Trecho para leitura –

##############################

A delação da Odebrecht parece que pega todo o sistema político, pega PSDB, PMDB, PP, praticamente todo mundo. Isso criou uma disputa sobre o próprio futuro da Lava Jato. O que me parece é que uma parte dos procuradores do Ministério Público quer seguir em frente, até porque eles estão se sentindo os donos da República. Só que o PMDB não é o PT. O PMDB é profissional, assim como o PSDB. Esses dois partidos não vão ficar na mão dos procuradores. Vão fazer alguma coisa, não sei bem o que, para não ficar na mão deles. Vocês já pegaram o PT. Que bom. Agora, tchau! Eu também duvido que o Eduardo Cunha seja cassado. É uma desfaçatez e um cinismo sem limites. Isso é algo que tem me deixado muito irritado nos últimos dias. É tanta coisa junta que você até perde o ânimo.

##############################

Instrução dada – No trecho sobre a delação da Odebrecht, quais partidos são descritos como profissionais?

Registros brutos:
##############################

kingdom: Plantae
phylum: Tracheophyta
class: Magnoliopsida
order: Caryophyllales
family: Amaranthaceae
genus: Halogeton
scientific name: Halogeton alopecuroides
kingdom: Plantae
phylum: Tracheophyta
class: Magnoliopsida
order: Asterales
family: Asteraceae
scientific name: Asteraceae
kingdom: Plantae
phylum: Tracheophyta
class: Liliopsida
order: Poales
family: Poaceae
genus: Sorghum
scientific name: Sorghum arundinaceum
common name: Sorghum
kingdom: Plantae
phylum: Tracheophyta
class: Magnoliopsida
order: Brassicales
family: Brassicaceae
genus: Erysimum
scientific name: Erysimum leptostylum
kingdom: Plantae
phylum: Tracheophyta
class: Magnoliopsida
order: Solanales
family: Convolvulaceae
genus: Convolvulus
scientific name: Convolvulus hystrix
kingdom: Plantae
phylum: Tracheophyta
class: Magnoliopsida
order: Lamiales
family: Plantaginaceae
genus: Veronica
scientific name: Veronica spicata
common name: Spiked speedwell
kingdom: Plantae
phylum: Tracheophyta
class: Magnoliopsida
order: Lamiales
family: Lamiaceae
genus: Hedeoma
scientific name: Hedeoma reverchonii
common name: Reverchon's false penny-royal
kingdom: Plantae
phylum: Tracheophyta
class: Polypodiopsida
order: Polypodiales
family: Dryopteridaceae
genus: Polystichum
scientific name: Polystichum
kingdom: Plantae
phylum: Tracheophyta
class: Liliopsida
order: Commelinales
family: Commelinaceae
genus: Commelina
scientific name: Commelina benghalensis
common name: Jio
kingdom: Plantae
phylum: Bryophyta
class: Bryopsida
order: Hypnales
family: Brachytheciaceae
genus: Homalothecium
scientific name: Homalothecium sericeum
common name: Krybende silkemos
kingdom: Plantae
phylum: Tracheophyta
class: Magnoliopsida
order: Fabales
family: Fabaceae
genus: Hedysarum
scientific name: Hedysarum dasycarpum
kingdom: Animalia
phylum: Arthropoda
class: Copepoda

##############################

Resultado abaixo – O PMDB e o PSDB.